Bogus Colleges (6): the freedom of information

I keep returning to an aspect of the UK Government’s approach to immigration: the use of data about ‘bogus colleges’ to demonstrate that there has been abuses of the student visa system.  This is done to: (a) demonstrate the energy of the Home Office in dealing with this and (b) to justify additional measures.  I have shown, I think, in several blog posts on this topic that the way that government uses an overall number of providers who have been removed from the register is misleading.

In her speech to the Conservative Party Conference on 4 October 2016  Amber Rudd said:

The Conservative-led coalition stopped 875 bogus colleges bringing in overseas students, tackled abuse of student visas, and reformed the family system.

Now, I know that is unlikely.  It’s clear that at least 875 providers will have been removed from the register.  In October 2015 there were 890 providers on the list of those removed. In October 2014 there were 835 on the list. But the lists provided are of colleges and schools who have at any time been removed, even if they now have a new entry (because they changed name, ownership or returned after a period of suspension) or if they are an entirely reputable provider who has just stopped courses that need a tier 4 visa (schools who no longer take international students or language schools who now only offer shorter courses).

So I asked for another list of the providers who were no longer on the list.  I asked for that on 4 October 2016 and was promptly told that the Home Office would respond by 1 November 2016, 20 working days after my FOI request.

On 2 November I reminded the Home Office that they’d said they’d respond by 1 November.

On 15 November I reminded the Home Office, pointing out they were now 10 working days after 1 November.

On 29 November  I reminded the Home Office, pointing out they were now 20 working days after 1 November, double the time they should have taken.

On 5 December I asked the Home Office to undertake an internal review of their inability to meet the FOI response time.

On 6 December, the Home Office replied.  They regretted they hadn’t met the response time, and assured me that “we are dealing with your request and we will send you a full reply as soon as we can”.  They did not say that they’d undertake an internal review.

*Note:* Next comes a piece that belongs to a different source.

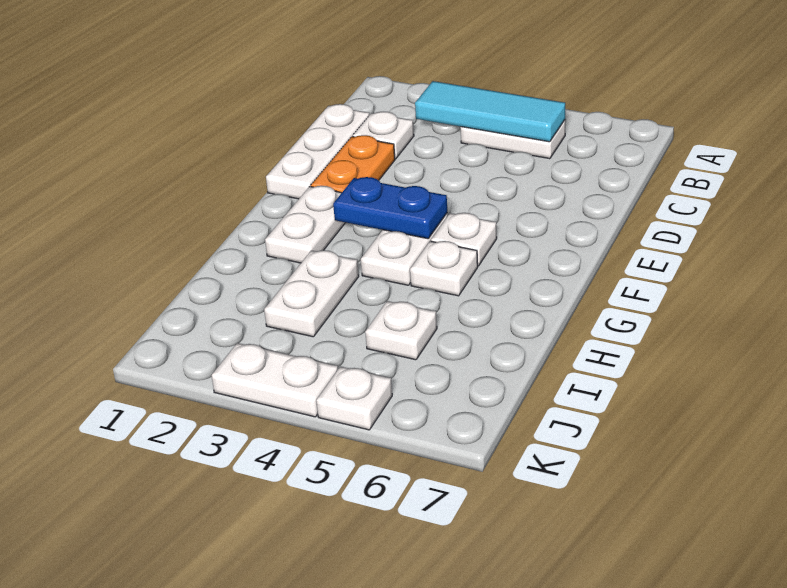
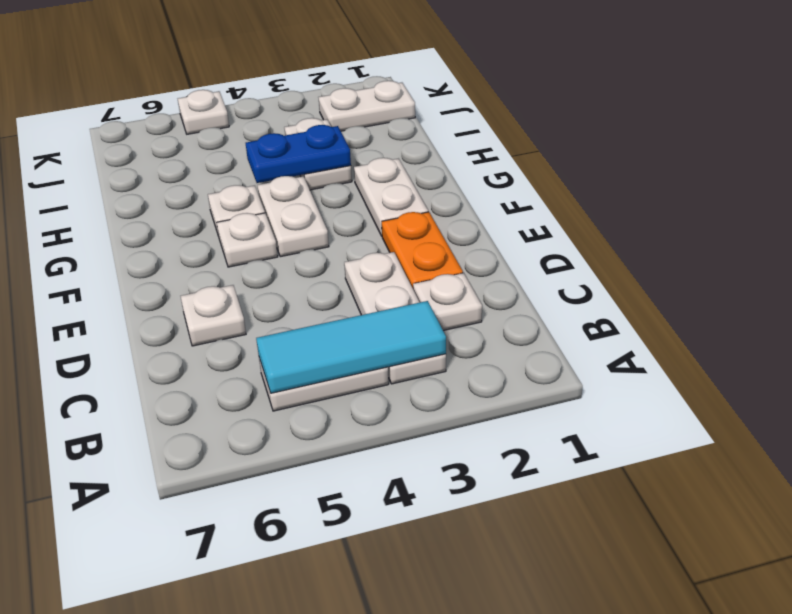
white 1x3 plate [266,104,369,199] -> white 1x3 plate moved to [344,252,446,384]
blue 1x2 plate [333,177,447,239] -> blue 1x2 plate moved to [246,125,351,183]
white 1x1 plate [365,301,437,360] -> white 1x1 plate moved to [181,285,246,346]
white 1x2 plate [212,343,338,417] -> white 1x2 plate moved to [319,81,415,131]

On 5 January 2017  I again asked the Home Office to undertake an internal review of their inability to meet the FOI response time as it was now three months after my request.

On 6 January, the Home Office replied, with their standard first response letter again, saying that they’d reply within 20 days.

On 13 January, the Home Office replied with their template letter for having conducted an internal review. They said:

I apologise on behalf of the department for the length of time which it is taking to provide you with a substantive response to your request.  The policy area has been informed of your concerns and I can confirm that your request is under active consideration and is being treated as a matter of priority.

As of 10 February, we’ve now had 20 working days since an internal review at the Home Office confirmed that they not met the FOI deadline, nor had they informed me that there was any reason why they could not meet the deadline.  20 working days is the standard set for responses to FOI requests, but even with the policy area treating this as a ‘priority’ they haven’t met that deadline.  I don’t know how many ‘working days’ the Home Office had over Christmas, but assuming they didn’t come in at all, they’ve now had at least 87 days.  I also know that the data they have provided me in the past has simply been a download of the names of providers who have been flagged as being removed from the register.  That should be a five minute job.  Why hasn’t that been possible in four months?

I’ve now raised this with the Information Commissioner.  But why should I need to?  Ministers are clearly very proud of the action they took to stop ‘bogus colleges’.  In the Committee Stage of the Higher Education and Research Bill, Lord Younger noted that:

I should like to make clear the Government’s position on international students generally. … I make no apology that, when we came to power in 2010, we took steps to rid the system of abuse that was then rife. No one denies now that action needed to be taken then. More than 900 institutions lost the ability to bring in international students.

In October 2016 the Home Secretary said 875 bogus colleges had been stopped by the coalition – now the number stands at over 900.  Why won’t they release the names of the providers concerned?